Namun hingga awal Oktober 2025, penyerahan dokumen rancangan kebijakan umum anggaran dan prioritas plafon anggaran sementara (KUA-PPAS) Perubahan Pemerintah Provinsi Papua Barat Daya belum juga diserahkan kepada Dewan Perwakilan Rakyat Provinsi setempat untuk dibahas bersama Tim Anggaran Pemerintah Daerah (TAPD).
Keterlambatan penetapan dokumen negara itu berdampak pada penyerapan anggaran pada Provinsi termuda di indonesia ini.
Ironisnya lagi, kondisi serapan APBD induk tahun 2025 baru mencapai 37 persen.
Wakil Gubernur H. Ahmad Nausrau saat ditemui awak media di kantornya, Rabu (1/10/2025) menjelaskan alasan keterlambatan proses pembahasan KUA-PPAS Perubahan hingga penetapan APBD Perubahan 2025 karena Papua Barat Daya merupakan daerah otonomi baru sehingga masih melakukan pembenahan dalam internal pemerintahan.
Juga masih membutuhkan komitmen, kerja keras untuk menata penyusunan anggaran dari setiap Organisasi Perangkat Daerah (OPD).

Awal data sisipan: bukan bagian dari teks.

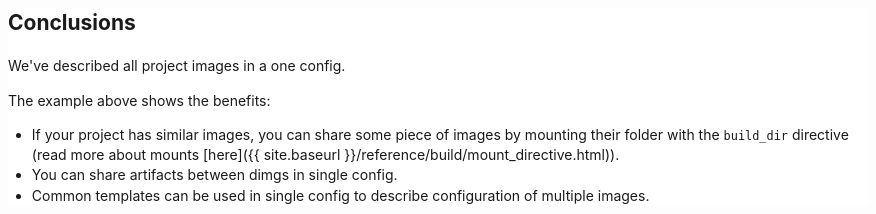## Conclusions

We've described all project images in a one config.

The example above shows the benefits:
* If your project has similar images, you can share some piece of images by mounting their folder with the `build_dir` directive (read more about mounts [here]({{ site.baseurl }}/reference/build/mount_directive.html)).
* You can share artifacts between dimgs in single config.
* Common templates can be used in single config to describe configuration of multiple images.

“Kalau sudah mulai baik maka fokus kita kembali mengikuti peraturan dalam upaya penetapan APBD Perubahan,” ucap Ahmad Nausrau kepada wartawan usai upacara peringatan hari Kesaktian Pancasila.
Nausrau mengaku pihaknya sedang menggenjot OPD dan stafnya untuk mempercepat pelaksanaan realisasi rancangan APBD Perubahan tahun anggaran 2025.
Dia menambahkan, direncakan tanggal 2 atau 3 Oktober 2025 dokumen rancangan KUA-PPAS Perubahan Pemprov Papua Barat Daya diserahkan kepada DPRP untuk dibahas bersama TAPD.